*What the exercise asks*. Output the number of lines in the entries below with the string "photomicrograph" in them, and nothing further.

*Stored data*.
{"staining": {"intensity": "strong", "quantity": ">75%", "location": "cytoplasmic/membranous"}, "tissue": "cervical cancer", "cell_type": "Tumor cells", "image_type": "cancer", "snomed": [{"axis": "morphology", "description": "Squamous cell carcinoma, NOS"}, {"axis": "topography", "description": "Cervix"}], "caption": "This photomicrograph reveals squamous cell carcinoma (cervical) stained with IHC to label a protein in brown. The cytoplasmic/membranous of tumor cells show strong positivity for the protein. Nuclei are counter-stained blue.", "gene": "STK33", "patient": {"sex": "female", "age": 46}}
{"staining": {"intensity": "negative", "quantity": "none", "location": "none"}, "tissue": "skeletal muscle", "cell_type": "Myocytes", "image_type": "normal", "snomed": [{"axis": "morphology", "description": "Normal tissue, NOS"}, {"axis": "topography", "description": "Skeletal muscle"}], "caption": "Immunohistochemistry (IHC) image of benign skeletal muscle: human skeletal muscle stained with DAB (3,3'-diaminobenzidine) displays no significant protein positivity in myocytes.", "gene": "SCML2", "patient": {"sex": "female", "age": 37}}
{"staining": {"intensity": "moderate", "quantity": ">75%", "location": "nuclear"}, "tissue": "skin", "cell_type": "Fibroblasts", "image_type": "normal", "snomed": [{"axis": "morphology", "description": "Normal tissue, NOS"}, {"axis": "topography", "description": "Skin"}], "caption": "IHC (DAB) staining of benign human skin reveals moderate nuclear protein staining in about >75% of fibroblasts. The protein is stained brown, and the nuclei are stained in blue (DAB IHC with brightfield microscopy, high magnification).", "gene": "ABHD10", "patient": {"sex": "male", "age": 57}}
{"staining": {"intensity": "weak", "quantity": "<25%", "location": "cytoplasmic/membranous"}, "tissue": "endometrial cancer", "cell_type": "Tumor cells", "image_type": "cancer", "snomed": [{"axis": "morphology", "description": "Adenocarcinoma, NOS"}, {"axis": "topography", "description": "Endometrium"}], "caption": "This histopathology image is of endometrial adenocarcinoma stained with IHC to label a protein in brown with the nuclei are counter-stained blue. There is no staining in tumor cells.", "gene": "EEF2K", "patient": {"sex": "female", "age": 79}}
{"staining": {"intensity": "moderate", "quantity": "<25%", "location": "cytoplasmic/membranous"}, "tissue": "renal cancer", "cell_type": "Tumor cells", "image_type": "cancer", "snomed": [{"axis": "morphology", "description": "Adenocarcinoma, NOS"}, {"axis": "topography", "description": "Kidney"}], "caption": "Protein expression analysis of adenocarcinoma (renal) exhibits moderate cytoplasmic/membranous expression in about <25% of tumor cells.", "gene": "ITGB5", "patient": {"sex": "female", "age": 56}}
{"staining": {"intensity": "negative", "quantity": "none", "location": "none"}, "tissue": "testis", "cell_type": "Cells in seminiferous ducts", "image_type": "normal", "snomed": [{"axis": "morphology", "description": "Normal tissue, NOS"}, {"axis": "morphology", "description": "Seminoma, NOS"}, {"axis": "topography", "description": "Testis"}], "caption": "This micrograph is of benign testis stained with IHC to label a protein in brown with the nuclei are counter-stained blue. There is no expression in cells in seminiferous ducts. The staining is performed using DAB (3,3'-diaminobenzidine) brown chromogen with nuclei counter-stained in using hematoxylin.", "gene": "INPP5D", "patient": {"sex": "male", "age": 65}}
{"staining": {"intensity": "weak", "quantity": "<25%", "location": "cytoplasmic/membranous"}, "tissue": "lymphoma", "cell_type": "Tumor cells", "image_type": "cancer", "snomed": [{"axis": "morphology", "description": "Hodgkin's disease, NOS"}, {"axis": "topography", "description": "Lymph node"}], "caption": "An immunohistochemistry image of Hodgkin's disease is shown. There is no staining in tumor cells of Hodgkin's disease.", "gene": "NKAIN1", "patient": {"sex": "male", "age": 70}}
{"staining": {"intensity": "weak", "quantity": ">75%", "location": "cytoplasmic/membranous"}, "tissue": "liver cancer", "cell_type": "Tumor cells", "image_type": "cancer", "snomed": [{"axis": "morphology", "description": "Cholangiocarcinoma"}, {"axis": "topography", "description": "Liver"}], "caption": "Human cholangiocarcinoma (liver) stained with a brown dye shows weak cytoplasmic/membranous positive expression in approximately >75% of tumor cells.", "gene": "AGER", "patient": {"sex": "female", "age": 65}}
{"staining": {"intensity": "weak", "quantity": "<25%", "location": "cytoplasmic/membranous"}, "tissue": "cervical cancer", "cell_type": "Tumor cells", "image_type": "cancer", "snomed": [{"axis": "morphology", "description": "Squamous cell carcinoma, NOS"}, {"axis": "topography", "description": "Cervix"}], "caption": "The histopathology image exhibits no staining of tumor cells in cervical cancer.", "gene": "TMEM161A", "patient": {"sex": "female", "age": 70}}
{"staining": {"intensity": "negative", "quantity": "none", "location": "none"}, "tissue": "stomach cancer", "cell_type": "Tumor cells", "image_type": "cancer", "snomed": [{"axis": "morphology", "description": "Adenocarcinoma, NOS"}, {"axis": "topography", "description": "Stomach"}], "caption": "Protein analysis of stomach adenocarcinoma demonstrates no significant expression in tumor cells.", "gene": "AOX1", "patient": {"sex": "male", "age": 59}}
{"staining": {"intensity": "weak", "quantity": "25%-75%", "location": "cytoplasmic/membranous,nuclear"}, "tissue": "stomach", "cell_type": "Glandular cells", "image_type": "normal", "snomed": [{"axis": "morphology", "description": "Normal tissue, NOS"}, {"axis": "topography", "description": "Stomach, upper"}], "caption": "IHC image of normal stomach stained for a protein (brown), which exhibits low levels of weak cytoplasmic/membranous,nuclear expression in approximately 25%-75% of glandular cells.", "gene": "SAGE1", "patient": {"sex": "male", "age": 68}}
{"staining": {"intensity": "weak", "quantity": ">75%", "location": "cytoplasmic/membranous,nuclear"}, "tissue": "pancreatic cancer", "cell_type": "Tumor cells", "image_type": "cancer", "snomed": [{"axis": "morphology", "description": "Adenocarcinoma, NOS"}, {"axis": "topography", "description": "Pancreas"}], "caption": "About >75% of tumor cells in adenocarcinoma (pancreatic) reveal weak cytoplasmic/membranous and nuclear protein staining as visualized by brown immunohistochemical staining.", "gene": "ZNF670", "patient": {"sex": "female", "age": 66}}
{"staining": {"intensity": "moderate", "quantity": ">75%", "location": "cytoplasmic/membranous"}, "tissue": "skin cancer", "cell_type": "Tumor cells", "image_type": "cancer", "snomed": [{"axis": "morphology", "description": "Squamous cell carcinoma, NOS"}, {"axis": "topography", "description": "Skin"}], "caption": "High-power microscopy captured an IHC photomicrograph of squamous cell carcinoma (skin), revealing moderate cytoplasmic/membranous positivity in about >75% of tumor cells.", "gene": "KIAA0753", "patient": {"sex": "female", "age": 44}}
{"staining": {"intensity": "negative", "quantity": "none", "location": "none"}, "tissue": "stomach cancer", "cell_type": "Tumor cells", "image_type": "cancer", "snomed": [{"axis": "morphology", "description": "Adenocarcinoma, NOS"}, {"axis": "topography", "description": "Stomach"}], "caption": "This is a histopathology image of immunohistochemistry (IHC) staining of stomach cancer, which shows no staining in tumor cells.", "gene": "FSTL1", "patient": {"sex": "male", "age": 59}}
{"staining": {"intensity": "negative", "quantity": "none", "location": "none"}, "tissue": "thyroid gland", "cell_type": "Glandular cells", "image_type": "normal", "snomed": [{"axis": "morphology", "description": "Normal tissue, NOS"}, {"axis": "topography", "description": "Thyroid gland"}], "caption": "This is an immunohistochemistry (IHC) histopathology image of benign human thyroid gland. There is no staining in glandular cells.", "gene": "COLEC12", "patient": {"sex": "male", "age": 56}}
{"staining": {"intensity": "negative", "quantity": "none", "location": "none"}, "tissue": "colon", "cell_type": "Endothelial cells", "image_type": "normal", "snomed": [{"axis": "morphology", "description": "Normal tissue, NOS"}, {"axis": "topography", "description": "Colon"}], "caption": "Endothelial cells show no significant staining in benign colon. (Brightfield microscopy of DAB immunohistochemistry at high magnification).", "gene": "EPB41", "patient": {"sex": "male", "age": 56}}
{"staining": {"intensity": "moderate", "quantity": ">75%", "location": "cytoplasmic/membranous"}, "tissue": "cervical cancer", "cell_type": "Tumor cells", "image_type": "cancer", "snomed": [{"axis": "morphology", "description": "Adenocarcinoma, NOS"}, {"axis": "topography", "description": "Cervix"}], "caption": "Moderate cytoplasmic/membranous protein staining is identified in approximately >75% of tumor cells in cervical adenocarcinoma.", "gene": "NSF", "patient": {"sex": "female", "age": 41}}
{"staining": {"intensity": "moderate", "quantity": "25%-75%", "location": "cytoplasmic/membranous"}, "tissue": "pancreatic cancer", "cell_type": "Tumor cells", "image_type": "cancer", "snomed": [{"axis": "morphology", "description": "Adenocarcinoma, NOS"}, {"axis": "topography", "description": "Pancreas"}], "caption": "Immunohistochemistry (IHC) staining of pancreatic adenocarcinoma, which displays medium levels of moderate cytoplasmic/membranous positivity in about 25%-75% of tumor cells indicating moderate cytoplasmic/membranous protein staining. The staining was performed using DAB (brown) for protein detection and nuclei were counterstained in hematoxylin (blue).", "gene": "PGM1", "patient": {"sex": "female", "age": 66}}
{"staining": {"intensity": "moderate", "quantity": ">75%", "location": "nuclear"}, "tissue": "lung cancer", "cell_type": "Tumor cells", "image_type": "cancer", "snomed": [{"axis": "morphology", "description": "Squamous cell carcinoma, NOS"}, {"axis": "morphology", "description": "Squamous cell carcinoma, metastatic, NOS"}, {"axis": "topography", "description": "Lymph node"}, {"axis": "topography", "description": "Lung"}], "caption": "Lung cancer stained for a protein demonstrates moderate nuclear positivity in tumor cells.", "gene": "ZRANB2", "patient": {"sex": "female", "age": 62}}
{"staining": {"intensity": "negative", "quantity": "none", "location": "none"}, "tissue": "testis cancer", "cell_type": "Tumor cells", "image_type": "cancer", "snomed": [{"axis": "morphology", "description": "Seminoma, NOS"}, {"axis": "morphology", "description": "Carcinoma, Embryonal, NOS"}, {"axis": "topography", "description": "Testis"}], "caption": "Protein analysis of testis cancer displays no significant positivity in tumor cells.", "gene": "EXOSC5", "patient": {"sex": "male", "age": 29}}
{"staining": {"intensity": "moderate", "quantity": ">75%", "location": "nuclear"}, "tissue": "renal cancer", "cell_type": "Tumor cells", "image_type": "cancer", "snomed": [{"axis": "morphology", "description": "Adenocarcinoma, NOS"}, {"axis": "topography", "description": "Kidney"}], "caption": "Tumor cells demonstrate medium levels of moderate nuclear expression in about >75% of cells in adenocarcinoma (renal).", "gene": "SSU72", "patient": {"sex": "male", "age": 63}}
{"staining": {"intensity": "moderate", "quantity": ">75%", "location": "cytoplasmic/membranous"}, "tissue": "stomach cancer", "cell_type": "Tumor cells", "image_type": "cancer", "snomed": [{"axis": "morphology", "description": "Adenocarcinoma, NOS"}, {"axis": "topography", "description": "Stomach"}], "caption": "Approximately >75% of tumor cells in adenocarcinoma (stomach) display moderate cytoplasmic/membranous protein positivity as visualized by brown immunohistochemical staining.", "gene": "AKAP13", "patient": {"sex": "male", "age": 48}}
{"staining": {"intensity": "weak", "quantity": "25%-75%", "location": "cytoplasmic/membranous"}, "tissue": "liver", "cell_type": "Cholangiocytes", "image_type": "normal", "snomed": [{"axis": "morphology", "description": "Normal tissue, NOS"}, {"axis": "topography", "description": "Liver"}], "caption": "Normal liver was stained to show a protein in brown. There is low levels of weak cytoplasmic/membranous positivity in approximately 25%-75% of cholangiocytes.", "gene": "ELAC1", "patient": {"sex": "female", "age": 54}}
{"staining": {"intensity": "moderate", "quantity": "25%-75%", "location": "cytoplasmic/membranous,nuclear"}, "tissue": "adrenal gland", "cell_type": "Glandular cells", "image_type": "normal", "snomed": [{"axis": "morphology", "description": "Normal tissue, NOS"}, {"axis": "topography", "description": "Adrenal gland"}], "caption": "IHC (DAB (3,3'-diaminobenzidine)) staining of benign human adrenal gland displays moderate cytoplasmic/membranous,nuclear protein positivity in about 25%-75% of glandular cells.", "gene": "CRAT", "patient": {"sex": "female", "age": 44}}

*Result of this exercise*. 2